▶ [Provided passage]
It also seems like true rebirth of the band. From there on, you’re almost unrecognisable as the band who made ‘She Don’t Use Jelly’.
“When ‘The Soft Bulletin’ came out, we really were just completely oblivious to being like a rock band that people were used to. I didn’t know if it was going to go anywhere. We were starting to play shows and that’s where our originality really surfaced for the first time. We weren’t trying to be a normal band. We didn’t even know what a band like us should be like.”
“There wasn’t a fear of failure, we just had to be sure that we wanted to make it.” – Wayne Coyne
So the live shows just became more instinctual?
“We were throwing confetti around, I’d pour blood on my head, and we knew that if you’d come see us we could entertain you. I didn’t know if we were gonna look like any other band you’d seen before but we were going to try and entertain you and see how it goes. Who’d have ever thought that would work? There’s no marketing and there’s no plan.”
How much would you say that the album owes to ‘Zaireeka’?

▶ [Provided material]

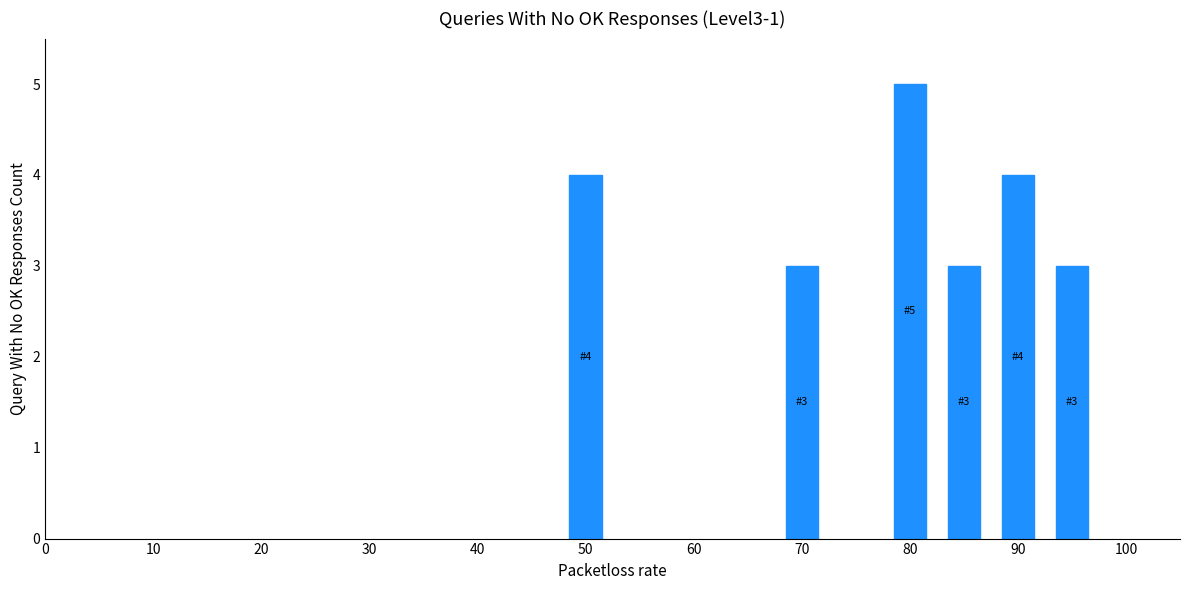

How many data points are less than 4?

3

▶ [How to complete this task]
Answer these about the interview excerpt:
(a) What did the speaker pour on his head at live shows?
(b) Which song is named as the work of the band they became almost unrecognizable from?
(c) What was there not, according to the line credited to Wayne Coyne?

▶ [Task result]
(a) Blood.
(b) 'She Don't Use Jelly'.
(c) A fear of failure.